> **Task**:
Set down exactly the lines below, starting at the one that contains "照顾走失宠物，垫付的费用能要回吗？" and ending at the one that contains "地下车库限高架擦挂驶入车辆致", with both of those lines included and nothing else.
---------- The data ----------
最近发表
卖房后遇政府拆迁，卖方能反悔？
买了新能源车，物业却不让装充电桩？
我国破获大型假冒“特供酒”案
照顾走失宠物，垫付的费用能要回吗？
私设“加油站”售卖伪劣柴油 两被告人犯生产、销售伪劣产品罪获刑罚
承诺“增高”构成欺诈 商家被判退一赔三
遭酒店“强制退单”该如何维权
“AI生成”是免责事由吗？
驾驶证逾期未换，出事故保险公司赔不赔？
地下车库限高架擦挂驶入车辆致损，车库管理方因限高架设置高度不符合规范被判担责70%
----------
---------- The data ----------
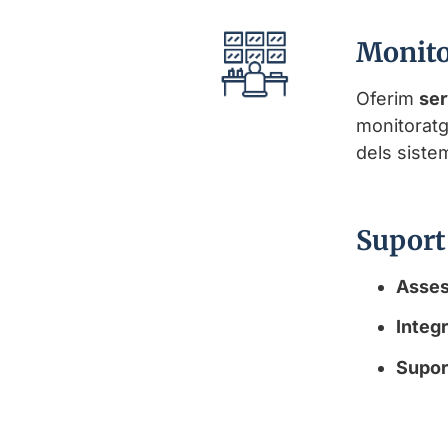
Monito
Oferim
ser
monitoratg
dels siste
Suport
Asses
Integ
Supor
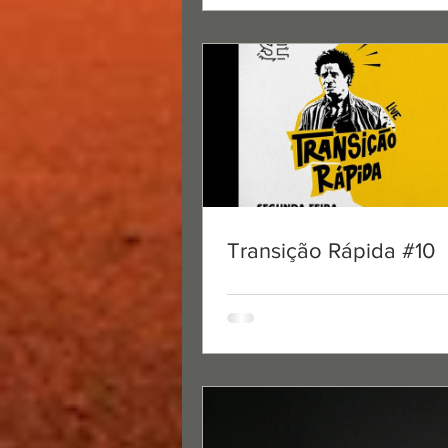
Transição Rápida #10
----------
> **Expected output**:
照顾走失宠物，垫付的费用能要回吗？
私设“加油站”售卖伪劣柴油 两被告人犯生产、销售伪劣产品罪获刑罚
承诺“增高”构成欺诈 商家被判退一赔三
遭酒店“强制退单”该如何维权
“AI生成”是免责事由吗？
驾驶证逾期未换，出事故保险公司赔不赔？
地下车库限高架擦挂驶入车辆致损，车库管理方因限高架设置高度不符合规范被判担责70%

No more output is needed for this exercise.